Here’s a juicy quote that I have underlined in the book:

From Jesus onward, the dynamic is crystal clear in Christian proclamation. “The tree is known by its fruit,” Jesus said–not by its seed (Mt. 12.33). If you had tried to persuade the prodigal son to return home the day he left home, would he have listened? If you had spoken to him the day he hit the pigsty, would you have needed to persuade him? Always “see where it leads to,” St. Augustine advised when dealing with false ideas. Follow it out to the “absolutely ruddy end,” C. S. Lewis remarked with characteristic Englishness. “Push them to the logic of their presuppositions,” Francis Schaeffer used to say. Too many varieties of unbelief are halfway houses. Too many unbelievers have not had the courage or the consistency to follow their thoughts all the way home –Fool’s Talk, p.118 (emphasis added)

Modern-day Power Encounters

I remember reading in my Perspectives Class on world mission a phenomenon called “power encounters” whereby a missionary would directly confront the idols of the day in some bombastic way to show the futility of such idols. For example, tearing down a totem pole or cutting down a tree (if these were the items of worship) in an area. While the confrontationalist in me loves the idea, I wonder how much was missed in these opportunities to really get to the heart of idolatry–namely, through teaching that idols are nothing (1Cor 8.4). Yet for those who worship an idol, it is very much a real thing.

I am currently reading Roland Allen’s formative text on mission, Missionary Methods: St. Paul’s or Ours, and have been immensely helped (in tandem with Lesslie Newbigin’s The Open Secret). Regarding the moral and social condition in which Paul preached, Allen makes this side comment:

Incidentally I should like to remark that in heathen lands it might still perhaps be the wiser course to preach constantly the supremacy of Christ over all things spiritual and material, than to deny or deride the very notion of these spirits. Some of our missionaries know, and it were well for others if they did know, that it is much easier to make a man hide from us his belief in devils than it is to eradicate the belief from his heart. By denying their existence or by scoffing at those who believe in them we do not help our converts to overcome them, but only to conceal their fears from us. By preaching the supremacy of Christ we give them a real antidote, we take them a real Saviour who helps them in their dark hours” (pp.28-29)

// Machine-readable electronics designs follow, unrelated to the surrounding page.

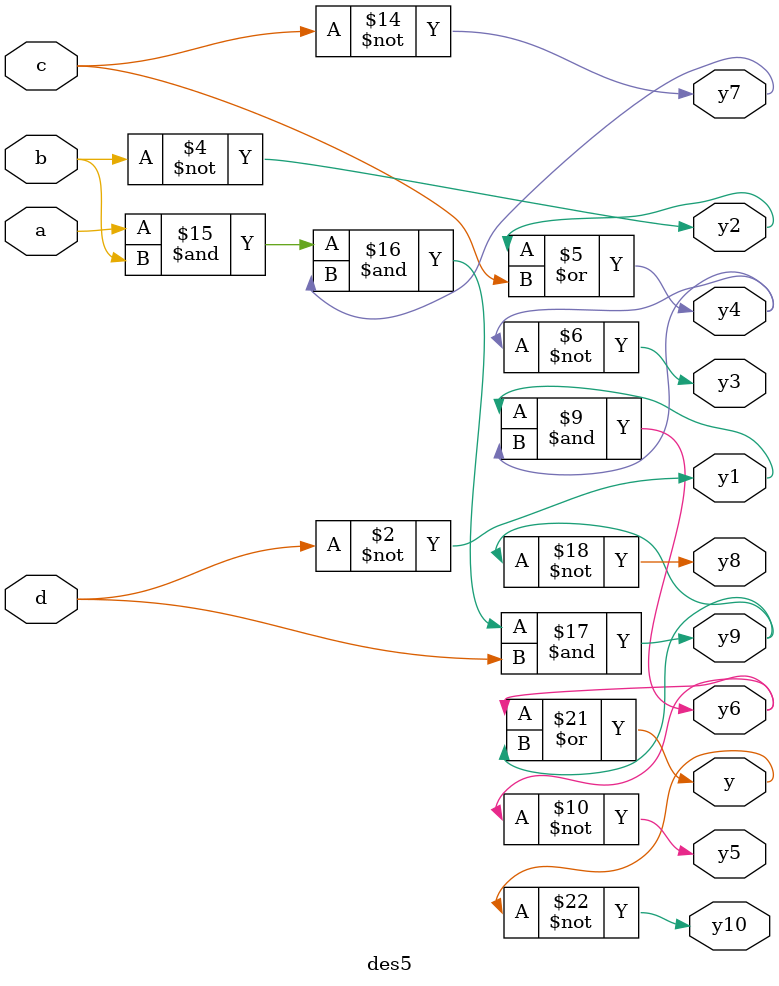
<source format=v>
module des1(a, b, c, d, y, y1, y2, y3, y4, y5);

    input a, b, c, d;
    output y, y1, y2, y3, y4, y5;

    //ab
    nand A1(y1, a, b);
    nand A3(y3, y1, y1);

    //cd
    nand A2(y2, c, d);
    nand A4(y4, y2, y2);

    //ab+cd
    nor A5(y5, y3, y4);
    nor A6(y, y5, y5);

endmodule


// y = (abc+de)f
// implementation using universal gates (nand, nor)
module des2(a, b, c, d, e, f, y, y1, y2, y3, y4, y5, y6, y7);

    input a, b, c, d, e, f;
    output y, y1, y2, y3, y4, y5, y6, y7;

    //abc
    nand A1(y1, a, b, c);
    nand A2(y2, y1, y1);

    //de
    nand A3(y3, d, e);
    nand A4(y4, y3, y3);

    //abc+de
    nor A5(y5, y2, y4);
    nor A6(y6, y5, y5);

    //(abc+de)f
    nand A7(y7, y6, f);
    nand A8(y, y7, y7);

endmodule

//y = ((a+b')(cd+e))'
module des3(a, b, c, d, e, y, y1, y2, y3, y4, y5, y6);

    input a,b,c,d,e;
    output y,y1,y2,y3,y4,y5,y6;

    // (a+b')'
    nor A1(y1, b, b);
    nor A2(y2, y1, a);

    //(cd+e)'
    nand A3(y3, c, d);
    nand A4(y4, y3, y3);
    nor A5(y5, y4, e);

    //(a+b')'+(cd+e)'
    nor A6(y6, y2, y5);
    nor A7(y, y6, y6);

endmodule

// F(A,B,C,D) = Π(1,3,5,7,13,15) = B' + CD'
// implementation using universal gates (nand, nor)
module des4(a, b, c, d, y, y1, y2, y3, y4, y5);

    input a, b, c, d;
    output y, y1, y2, y3, y4, y5;

    //b'
    nor A1(y1, b, b);

    //cd'
    nor A2(y2, d, d);
    nand A3(y3, y2, c);
    nand A4(y4, y3, y3);

    //b' + cd'
    nor A5(y5, y1, y4);
    nor A6(y, y5, y5);

endmodule

// F(A,B,C,D) = Σ(0,6,8,13,14), d(A,B,C,D) = Σ(2,4,10) = D'(B' + C) + ABC'D
// implementation using universal gates (nand, nor)
module des5(a, b, c, d, y, y1, y2, y3, y4, y5, y6, y7, y8, y9, y10);

    input a, b, c, d;
    output y, y1, y2, y3, y4, y5, y6, y7, y8, y9, y10;

    //d'
    nor A1(y1, d, d);

    //b'+c
    nor A2(y2, b, b);
    nor A3(y3, y2, c);
    nor A4(y4, y3, y3);

    //d'(b'+c)
    nand A5(y5, y1, y4);
    nand A6(y6, y5, y5);

    //abc'd
    nor A7(y7, c, c);
    nand A8(y8, a, b, y7, d);
    nand A9(y9, y8, y8);

    //d'(b'+c) + abc'd
    nor A10(y10, y6, y9);
    nor A11(y, y10, y10);

endmodule
</source>
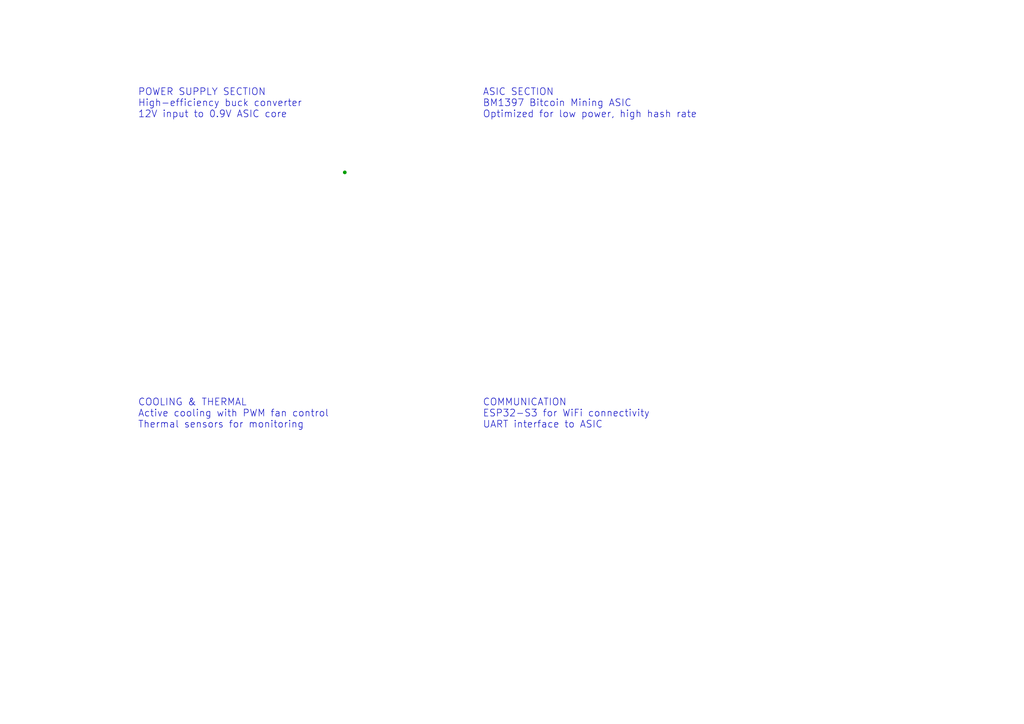
<source format=kicad_sch>
(kicad_sch
	(version 20250114)
	(generator "eeschema")
	(generator_version "9.0")
	(uuid 9bab99da-495f-4bc8-8309-6e936296b542)
	(paper "A4")
	(title_block
		(title "Hash Vault")
		(date "2025-10-21")
		(rev "2.0")
		(comment 1 "by MeridianAlgo")
		(comment 2 "Elite 6-ASIC Design - 2.4 TH/s @ 48W")
		(comment 3 "Industry-Leading 20 J/TH Efficiency")
		(comment 4 "Based on Bitaxe open-source design")
	)
	
	(junction
		(at 100 50)
		(diameter 0)
		(color 0 0 0 0)
		(uuid "junction-power-1")
	)
	(text "POWER SUPPLY SECTION\nHigh-efficiency buck converter\n12V input to 0.9V ASIC core"
		(exclude_from_sim no)
		(at 40 30 0)
		(effects
			(font (size 2 2))
			(justify left)
		)
		(uuid "text-power-section")
	)
	(text "ASIC SECTION\nBM1397 Bitcoin Mining ASIC\nOptimized for low power, high hash rate"
		(exclude_from_sim no)
		(at 140 30 0)
		(effects
			(font (size 2 2))
			(justify left)
		)
		(uuid "text-asic-section")
	)
	(text "COOLING & THERMAL\nActive cooling with PWM fan control\nThermal sensors for monitoring"
		(exclude_from_sim no)
		(at 40 120 0)
		(effects
			(font (size 2 2))
			(justify left)
		)
		(uuid "text-cooling-section")
	)
	(text "COMMUNICATION\nESP32-S3 for WiFi connectivity\nUART interface to ASIC"
		(exclude_from_sim no)
		(at 140 120 0)
		(effects
			(font (size 2 2))
			(justify left)
		)
		(uuid "text-comm-section")
	)
	(sheet_instances
		(path "/"
			(page "1")
		)
	)
	(embedded_fonts no)
)

</source>
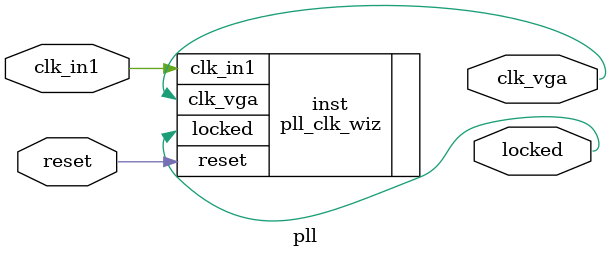
<source format=v>


`timescale 1ps/1ps

(* CORE_GENERATION_INFO = "pll,clk_wiz_v6_0_1_0_0,{component_name=pll,use_phase_alignment=true,use_min_o_jitter=false,use_max_i_jitter=false,use_dyn_phase_shift=false,use_inclk_switchover=false,use_dyn_reconfig=false,enable_axi=0,feedback_source=FDBK_AUTO,PRIMITIVE=PLL,num_out_clk=1,clkin1_period=10.000,clkin2_period=10.000,use_power_down=false,use_reset=true,use_locked=true,use_inclk_stopped=false,feedback_type=SINGLE,CLOCK_MGR_TYPE=NA,manual_override=false}" *)

module pll 
 (
  // Clock out ports
  output        clk_vga,
  // Status and control signals
  input         reset,
  output        locked,
 // Clock in ports
  input         clk_in1
 );

  pll_clk_wiz inst
  (
  // Clock out ports  
  .clk_vga(clk_vga),
  // Status and control signals               
  .reset(reset), 
  .locked(locked),
 // Clock in ports
  .clk_in1(clk_in1)
  );

endmodule

</source>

Allen brings balance. Too often preachers can assume they are preaching the supremacy of Christ, but they never pinpoint what exactly he is supreme over. Put another way, we preachers can preach rather generically. “Jesus is Lord over all!” We declare full throttle. Yet those listening have not been helped.

What is he supreme over?

He is supreme over your doubts of salvation. Your incessant anger. Your slavery to lust and pornography. Your boring and romantic-less marriage. Your bad parenting. Your disobedient children. Your greed. Your self-doubt. Your self-aggrandizement. Your obedient children. Your good parenting. Your healthy marriage. Your pure eyes. Your self-control.

He owns you. Therefore, the world doesn’t revolve around you anymore. Instead, he sets you free to think of others. Even more, he empowers you by his Spirit to think of other more highly than yourself. Your fears that you will be passed over for the job promotion. Your self-righteousness toward your unbelieving neighbor is set under his lordship in such a way that you no longer possess the answers, but are possessed by One who does. You cannot gloat that you understand the world en esse. Rather, you are saddened by the way the world actually is.

So, Christian, we need a modern-day power encounter. Not where we smash totems. But by understanding the world around us and helping others see our need for a Savior. We limp forward together. We bind up wounds together. We use the splint our arm is wrapped in to bind our neighbors’ arms. Thereby we see that instead of hiding the idol in shame, our neighbor is free to admit the idol and know that he will not be condemned but helped.